*Passage shown:*
▬▬▬
Children are three times as likely to try e-cigarettes as tobacco products, study finds

BMJ 2014; 349 doi: (Published 05 December 2014) Cite this as: BMJ 2014;349:g7508
  1. Jacqui Wise
  1. 1London

A study funded by the Welsh government has found that 6% of children aged 10-11 have tried electronic cigarettes, three times as many as have tried smoking tobacco.1 The researchers from Cardiff University said that e-cigarettes seem to be an increasingly popular way for children to experiment with nicotine and could be a gateway into smoking, with the proportion of children saying they might take up smoking being higher in children who had tried e-cigarettes.

E-cigarette use is more common among children whose parents smoke tobacco and is associated with increased intention to take up smoking, concluded the study, which collected data from 1601 of 1862 eligible children (86% response rate) in 75 schools in Wales.

Two thirds of the children surveyed said that they had heard of e-cigarettes. Twelve per cent of children whose parents both smoked but only 4% of children whose parents didn’t smoke reported having used an e-cigarette. While most of the children who had tried an e-cigarette said they did not intend to take up smoking, 15% said that they might or would take up smoking in the next two years, whereas the proportion was only 2% among those who had not tried an e-cigarette.
▬▬▬
*Your tasks:*
(a) According to the article, how many schools in Wales did the study collect data from?
(b) Repeat word for word the part of the article starting with "E-cigarette use is" and going on through "schools in Wales.".
The entries that come next are separate material from the article.

*Data for review:*
▬▬▬
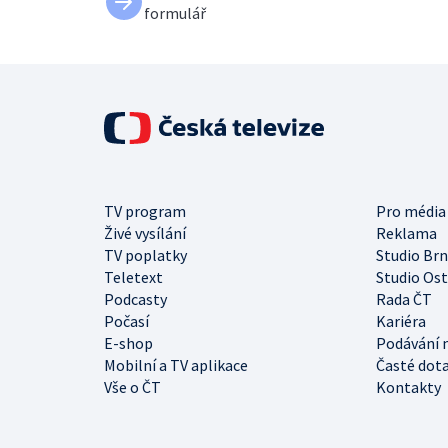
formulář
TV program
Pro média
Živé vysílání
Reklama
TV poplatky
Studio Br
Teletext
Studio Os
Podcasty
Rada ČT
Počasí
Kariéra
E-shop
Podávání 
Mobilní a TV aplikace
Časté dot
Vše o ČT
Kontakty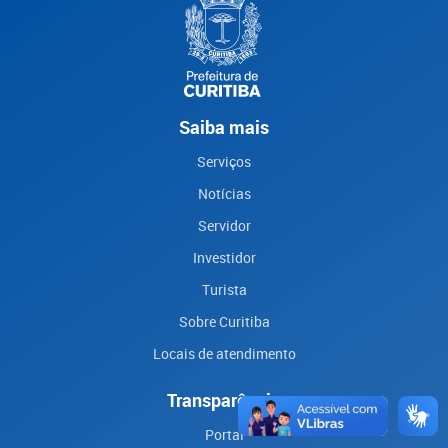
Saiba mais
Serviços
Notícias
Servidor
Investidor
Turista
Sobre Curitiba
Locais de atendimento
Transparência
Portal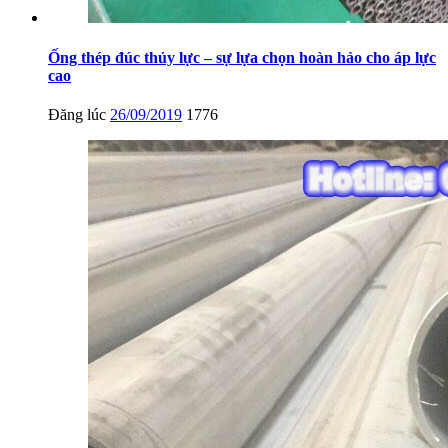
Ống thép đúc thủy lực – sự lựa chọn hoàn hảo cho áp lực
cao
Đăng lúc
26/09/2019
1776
▬▬▬
*Completed exercise:*
(a) 75 schools.

(b)
E-cigarette use is more common among children whose parents smoke tobacco and is associated with increased intention to take up smoking, concluded the study, which collected data from 1601 of 1862 eligible children (86% response rate) in 75 schools in Wales.